Exercise goal =>
Print the lines of the items below, starting at the line containing "pose: elev=175.4 azim=234.2" and continuing through the end of the items, both ends included. Leave out the pictures.

Stored entries
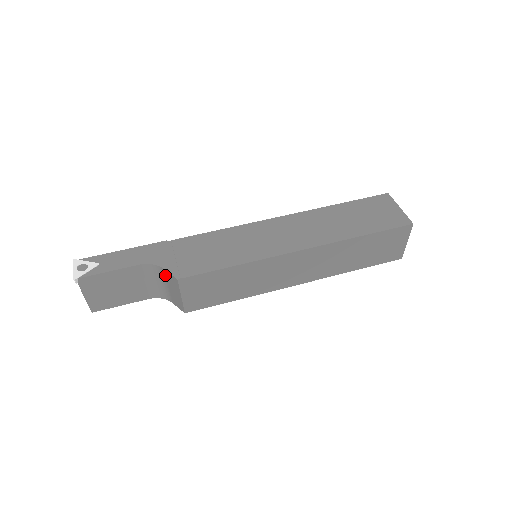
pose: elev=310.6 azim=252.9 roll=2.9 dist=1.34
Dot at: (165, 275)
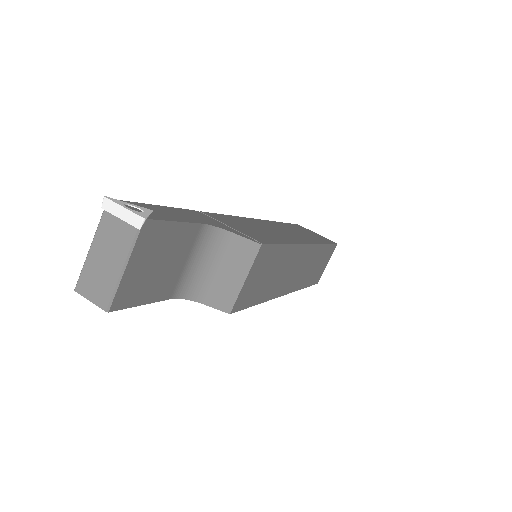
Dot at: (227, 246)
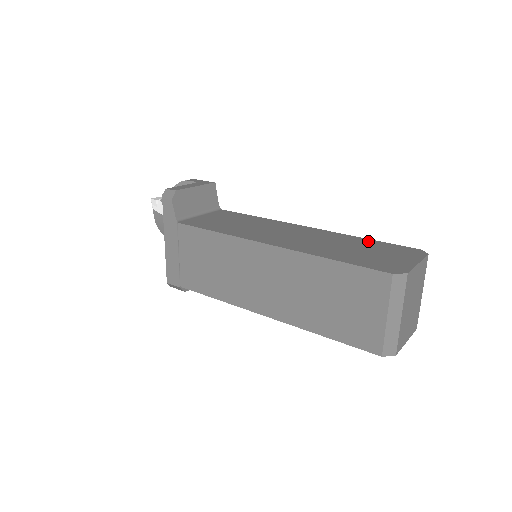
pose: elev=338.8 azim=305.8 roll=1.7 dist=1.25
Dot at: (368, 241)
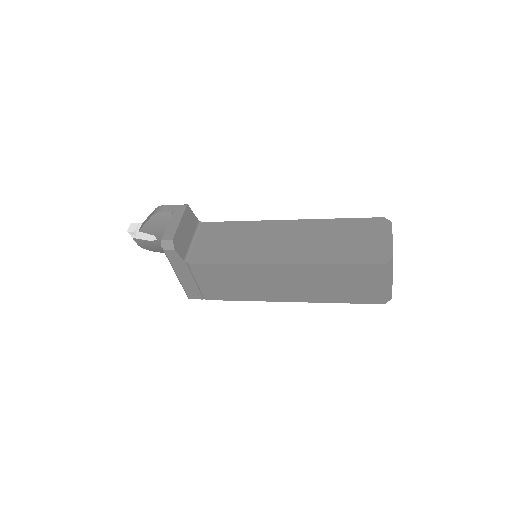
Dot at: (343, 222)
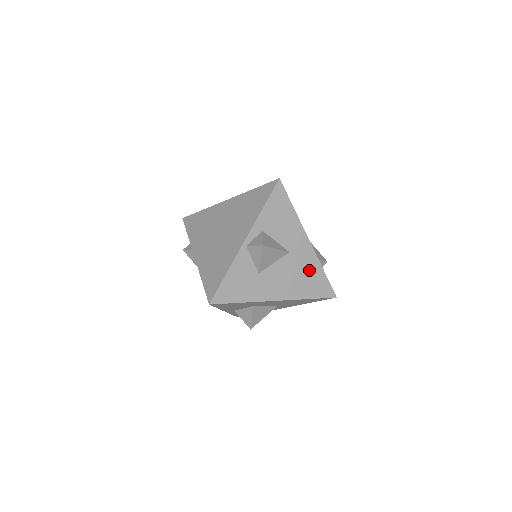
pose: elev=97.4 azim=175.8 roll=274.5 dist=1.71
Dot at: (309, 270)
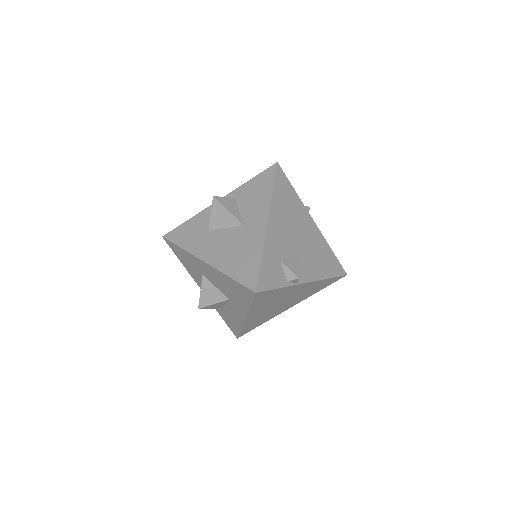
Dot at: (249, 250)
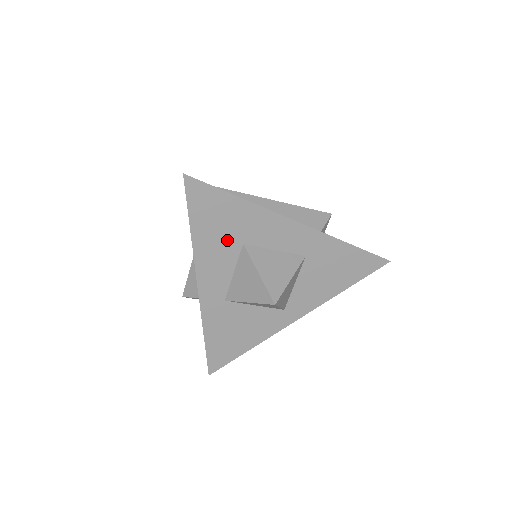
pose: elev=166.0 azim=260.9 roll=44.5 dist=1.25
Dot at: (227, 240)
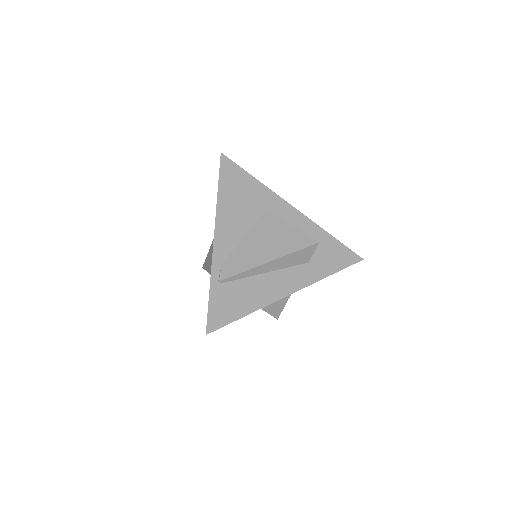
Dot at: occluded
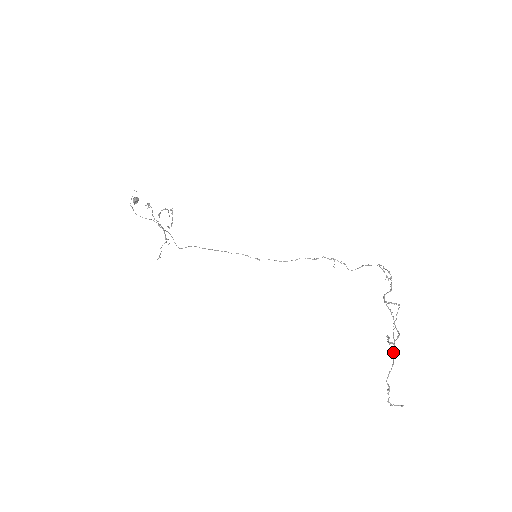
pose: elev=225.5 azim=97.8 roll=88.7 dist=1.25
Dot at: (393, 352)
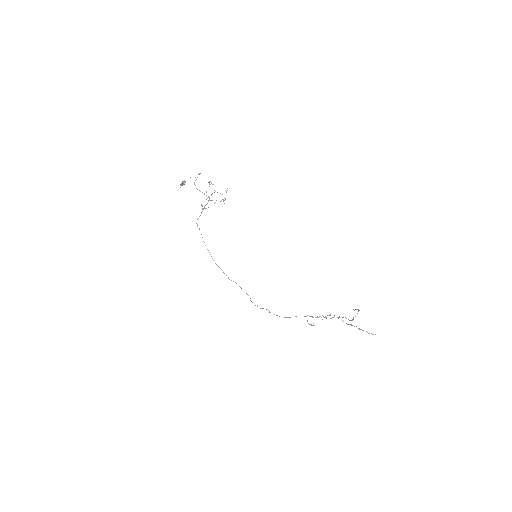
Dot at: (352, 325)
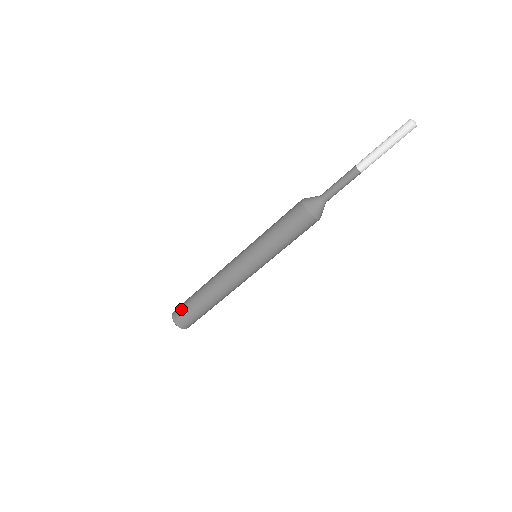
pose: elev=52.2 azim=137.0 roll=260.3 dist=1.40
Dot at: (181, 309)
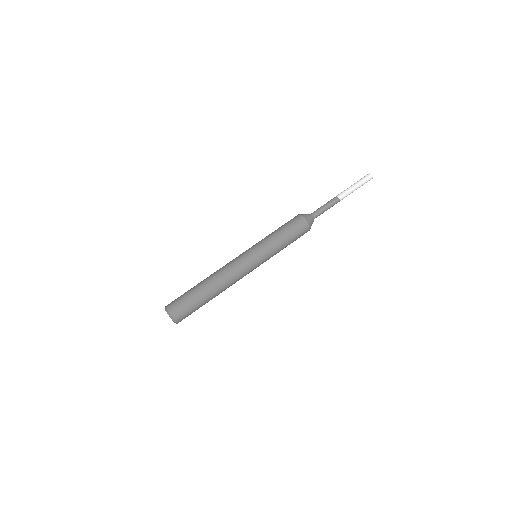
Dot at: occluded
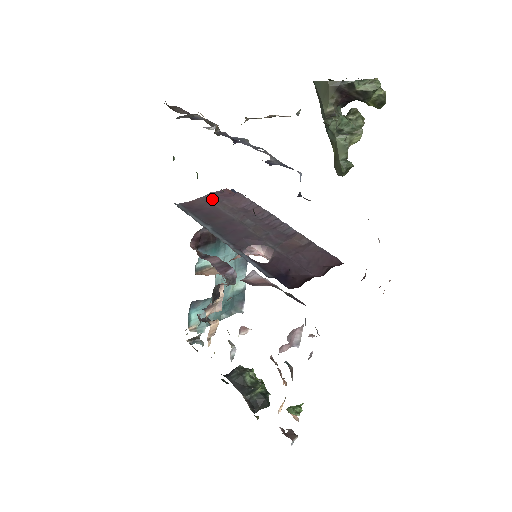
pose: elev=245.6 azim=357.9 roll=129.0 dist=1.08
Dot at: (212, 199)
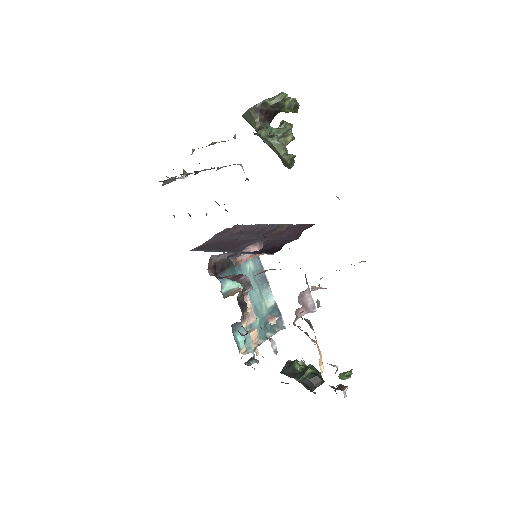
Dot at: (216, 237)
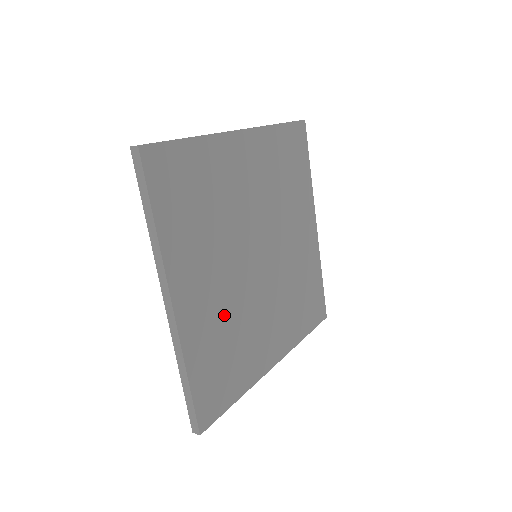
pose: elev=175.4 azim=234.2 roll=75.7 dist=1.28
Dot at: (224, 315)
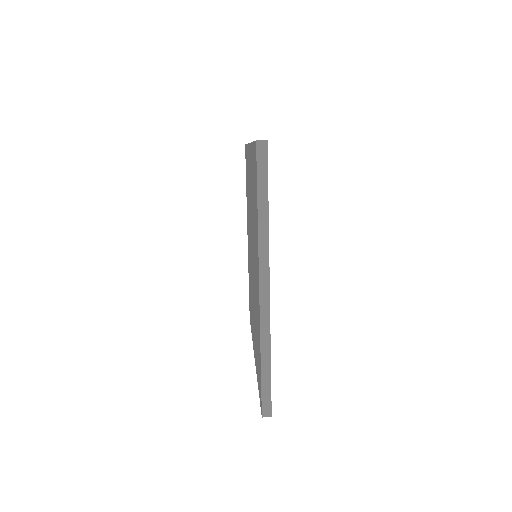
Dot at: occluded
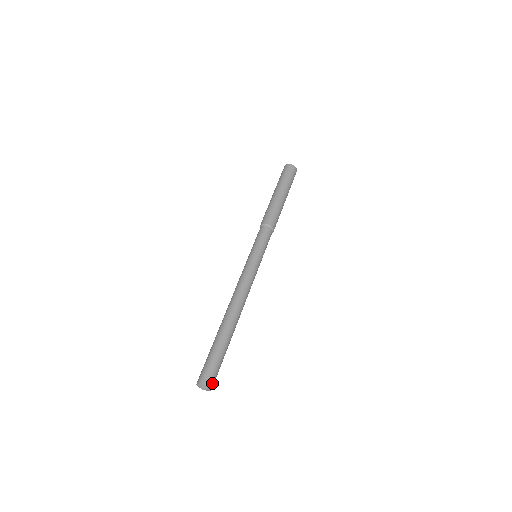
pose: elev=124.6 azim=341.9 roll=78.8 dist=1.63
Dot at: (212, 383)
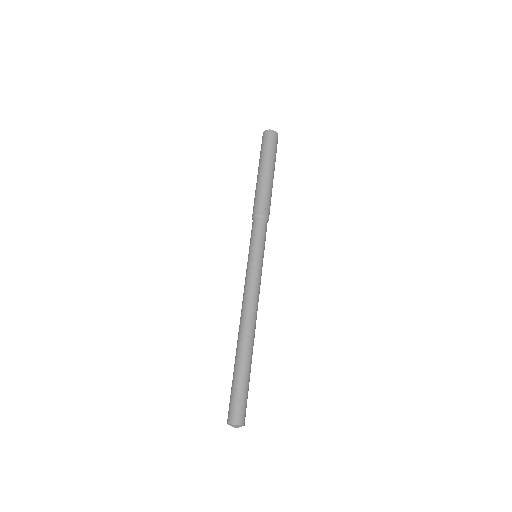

Exercise result =>
pose: elev=175.4 azim=234.2 roll=75.7 dist=1.28
Dot at: (224, 315)
Dot at: occluded
pose: elev=124.6 azim=341.9 roll=78.8 dist=1.63
Dot at: (212, 383)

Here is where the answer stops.